Winter's rigors test siding crews and materials, but contractors like Tom Harlow, general manager of Sterling Seamless Siding and Remodeling, Grand Forks, N.D., rarely let arctic cold stop them. They can't afford to. “[Winter] isn't about a huge amount of production,” he says. “It's about maintaining revenue. You're still running cash flow for the company and the installers can still make a living.”

Planning Makes it Happen Harlow's crews “run to about 20 below,” he says. The coils of steel for seamless siding and the machines that fabricate it both require a minimum operating temperature, so there's always a heated trailer on jobs. He plans for winter work with a clothing allowance for his installer employees. “We always fit them with the best equipment — sub-zero gear and boots rated to 100 below,” he says.

Vinyl siding is a lot less tolerant of the cold than steel. Installation halts at around 20 degrees above zero for Royalty Remodelers, Minneapolis, owner Mike Stuge says. Crews want to work when it's colder, but the properties of the vinyl rule it out. Depending on the gauge, “there's just not enough room for expansion and contraction in that vinyl panel,” he says, even with meticulous nail placement.

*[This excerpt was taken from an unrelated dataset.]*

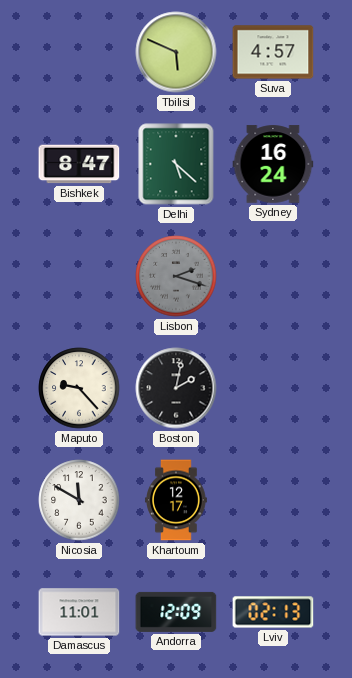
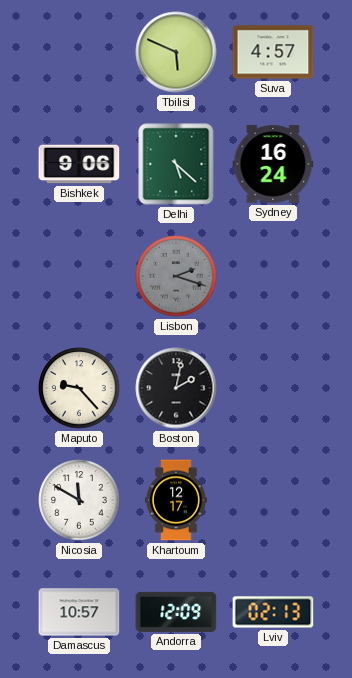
Bishkek: 8:47 -> 9:06
Damascus: 11:01 -> 10:57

In Jackson, Wis., “we construct windbreaks, just to keep going,” and work on the lee side of the house when possible, says Doug Giffen, president of Kettle Moraine Exteriors. Crews work year-round, but “generally use zero degrees, either wind chill or actual temperature,” as the cutoff point for siding installation.

Product Challenges For fiber-cement siding, the caulk presents one of the biggest challenges “because it doesn't flow well in cold weather,” Giffen says. He's addressed the problem with small, DC-powered cooling/heating units that plug into a truck's 12-volt outlet. “The crews run caulk in there to keep the tubes going, and that works really well,” he says.

No matter what the siding material, contractors say they experience more service calls on cold-weather installations. “It isn't due to lack of quality control by the crews,” Giffen says, “but things that you just can't control because of the cold are eventually going to cause you to go back.”